Lin Yao Tsung, Lan Kuo Mao, Wang Li-Kai, Chu Chin-Chen, Wu Su-Zhen, Chang Chia-Yu, Chen Jen-Yin
Department of Anesthesiology.
Department of Neurology, Chi Mei Medical Center.
Neuropsychiatr Dis Treat. 2016 Dec 13;12:3205-3212. doi: 10.2147/NDT.S119817. eCollection 2016.
Intravenous patient-controlled analgesia (IVPCA) is a common method of relieving pain which is a risk factor of postoperative delirium (POD). However, research concerning POD in IVPCA patients is limited.
We aimed to determine the incidence, risk factors, and phenomenological characteristics of POD in patients receiving IVPCA.
A prospective, cohort study was conducted in post-general anesthesia IVPCA patients aged ≥60 years. POD was measured by the Nursing Delirium Screening Scale (NuDESC; 0-10). Delirium, pain severity at rest and/or on movement, and side effects of IVPCA during 3 postoperative days were examined twice-daily by the acute pain service team. Pain severity is measured by an 11-point verbal numerical rating scale (11-point VNRS) (0-10). An 11-point VNRS >3 was considered inadequate pain relief. If POD (detected by NuDESC ≥1) is suspected, consulting a neurologist or a psychiatrist to confirm suspected POD is required.
In total, 1,608 patients were included.
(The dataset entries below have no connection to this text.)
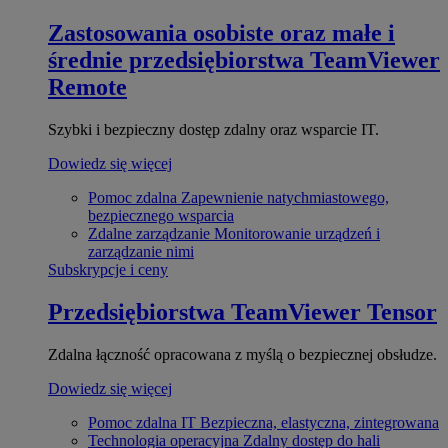
Zastosowania osobiste oraz małe i
średnie przedsiębiorstwa
TeamViewer
Remote
Szybki i bezpieczny dostęp zdalny oraz wsparcie IT.
Dowiedz się więcej
Pomoc zdalna
Zapewnienie natychmiastowego,
bezpiecznego wsparcia
Zdalne zarządzanie
Monitorowanie urządzeń i
zarządzanie nimi
Subskrypcje i ceny
Przedsiębiorstwa
TeamViewer Tensor
Zdalna łączność opracowana z myślą o bezpiecznej obsłudze.
Dowiedz się więcej
Pomoc zdalna IT
Bezpieczna, elastyczna, zintegrowana
Technologia operacyjna
Zdalny dostęp do hali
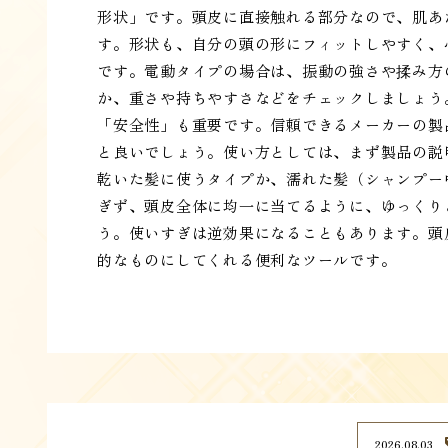
形状」です。頭皮に直接触れる部分なので、肌あ
す。形状も、自分の頭の形にフィットしやすく、
です。電動タイプの場合は、振動の強さや揉み方
か、重さや持ちやすさなどをチェックしましょう。
「安全性」も重要です。信頼できるメーカーの製
と良いでしょう。使い方としては、まず製品の説
乾いた髪に使うタイプか、濡れた髪（シャンプー
ぎず、頭皮全体に均一に当てるように、ゆっくり
う。使いすぎは逆効果になることもあります。頭
的なものにしてくれる便利なツールです。
2026.08.03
The incidence rate of POD was 2.2%. Age ≥70 years and American Society of Anesthesiologists physical status >III were the risk factors of POD in IVPCA patients. Approximately three-quarters of all POD cases occurred within the first 2 postoperative days. For pain at rest, patients with inadequate pain relief had significantly greater rates of POD than patients with adequate pain relief (day 1, 8.4% vs 1.5%, <0.001; day 2, 9.6% vs 2.0%, =0.028; day 3, 4.1% vs 2.1%, =0.412). However, the incidence of POD was not associated with movement-evoked pain relief. Most (79.9%) POD cases in IVPCA patients showed either one or two symptoms. The symptoms of POD were ranked from high to low as disorientation (65.7%), illusions/hallucinations (37.1%), inappropriate communication (31.4%), inappropriate behavior (25.7%), and psychomotor retardation (14.2%).
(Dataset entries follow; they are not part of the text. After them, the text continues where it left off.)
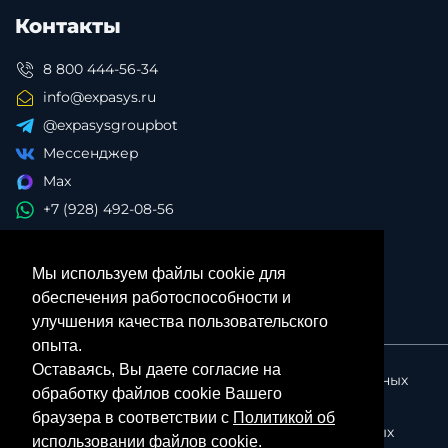
Контакты
8 800 444-56-34
info@expasys.ru
@expasysgroupbot
Мессенджер
Max
+7 (928) 492-08-56
Мы используем файлы cookie для
обеспечения работоспособности и
улучшения качества пользовательского
опыта.
Оставаясь, Вы даете согласие на
Политика в отношении обработки персональных
обработку файлов cookie Вашего
данных
браузера в соответствии с
Политикой об
Согласие на обработку персональных данных
использовании файлов cookie
.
The incidence rate of POD in IVPCA patients was low. Further research is warranted concerning POD and IVPCA pain management.
静脉自控镇痛(IVPCA)是缓解疼痛的常用方法,而疼痛是术后谵妄(POD)的一个危险因素。然而,关于IVPCA患者发生POD的研究有限。
我们旨在确定接受IVPCA的患者中POD的发生率、危险因素和现象学特征。
对年龄≥60岁的全身麻醉后接受IVPCA的患者进行一项前瞻性队列研究。采用护理谵妄筛查量表(NuDESC;0 - 10分)评估POD。术后3天内,急性疼痛服务团队每天两次检查谵妄、静息和/或活动时的疼痛严重程度以及IVPCA的副作用。疼痛严重程度采用11点言语数字评定量表(11点VNRS)(0 - 10分)进行测量。11点VNRS>3被认为疼痛缓解不充分。如果怀疑发生POD(通过NuDESC≥1检测到),则需要咨询神经科医生或精神科医生以确认疑似POD。
共纳入1608例患者。POD的发生率为2.2%。年龄≥70岁和美国麻醉医师协会身体状况>III级是IVPCA患者发生POD的危险因素。所有POD病例中约四分之三发生在术后的前两天内。对于静息时的疼痛,疼痛缓解不充分的患者发生POD的比例显著高于疼痛缓解充分的患者(第1天,8.4%对1.5%,<0.001;第2天,9.6%对2.0%,=0.028;第3天,4.1%对2.1%,=0.412)。然而,POD的发生率与活动诱发的疼痛缓解无关。IVPCA患者中大多数(占79.9%)POD病例表现出一或两种症状。POD的症状从高到低依次为定向障碍(65.7%)、错觉/幻觉(37.1%)、言语不当(31.4%)、行为不当(25.7%)和精神运动迟缓(14.2%)。
IVPCA患者中POD的发生率较低。关于POD和IVPCA疼痛管理需要进一步研究。